Has the floral design trade changed dramatically since your parents ran the business?
I just took over as Ten Kate’s manager two years ago, but when my father was studying to be a florist, he was in a class with 30 to 40 men and just one woman. Floristry was a man’s job then—a very physically demanding profession that involves lifting heavy watering cans, pots, and equipment.
It’s totally different now. Typically, there’s like one guy and 25 girls. In fact, I was the only guy in my class.
There’s been a spike of floral-themed content on social media in recent years. Has Instagram affected your aesthetic at all?
We do a lot of weddings, and brides would often come to us with a picture from Instagram or Pinterest. It’s usually a backdrop between the happy couple, some grasses, and artificial flowers. It’s all looking the same everywhere you look.

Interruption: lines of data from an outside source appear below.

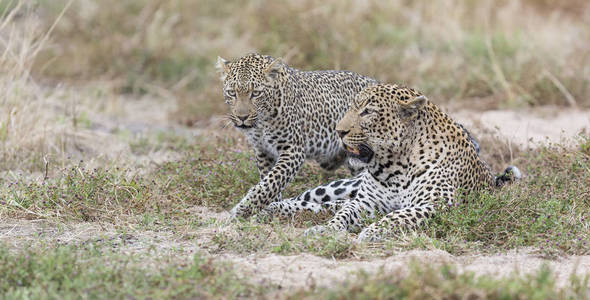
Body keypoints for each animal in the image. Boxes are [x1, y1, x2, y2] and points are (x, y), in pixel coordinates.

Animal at [264, 83, 524, 243]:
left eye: (368, 112)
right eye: (351, 108)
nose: (339, 131)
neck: (394, 166)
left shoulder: (437, 205)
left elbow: (397, 216)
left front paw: (370, 232)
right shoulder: (366, 202)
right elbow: (344, 214)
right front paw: (326, 230)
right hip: (345, 186)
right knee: (316, 199)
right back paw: (273, 207)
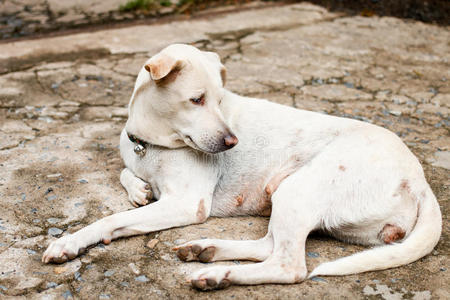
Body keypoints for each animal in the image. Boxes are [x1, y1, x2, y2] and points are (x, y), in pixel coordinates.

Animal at [43, 43, 442, 290]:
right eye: (197, 100)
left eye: (220, 100)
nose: (232, 141)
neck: (152, 141)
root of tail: (419, 179)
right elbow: (125, 173)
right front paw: (138, 188)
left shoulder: (186, 203)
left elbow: (108, 220)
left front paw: (69, 242)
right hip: (288, 196)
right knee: (269, 245)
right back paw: (207, 251)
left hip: (298, 189)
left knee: (288, 266)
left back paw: (221, 274)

When we work on an event with TEFAF, we’re pushing to do something different.
Being a floral designer sounds like such an onerous job. What keeps you going?
Yes, it’s a hard job but it’s also fun! People are happy when they see us setting up a wedding and they’re also happy when we arrive at a funeral. We’ve sold more flowers than usual over the past two years because people began sending them to one another outside of the normal holidays. Seeing how flowers can make people happy is rewarding.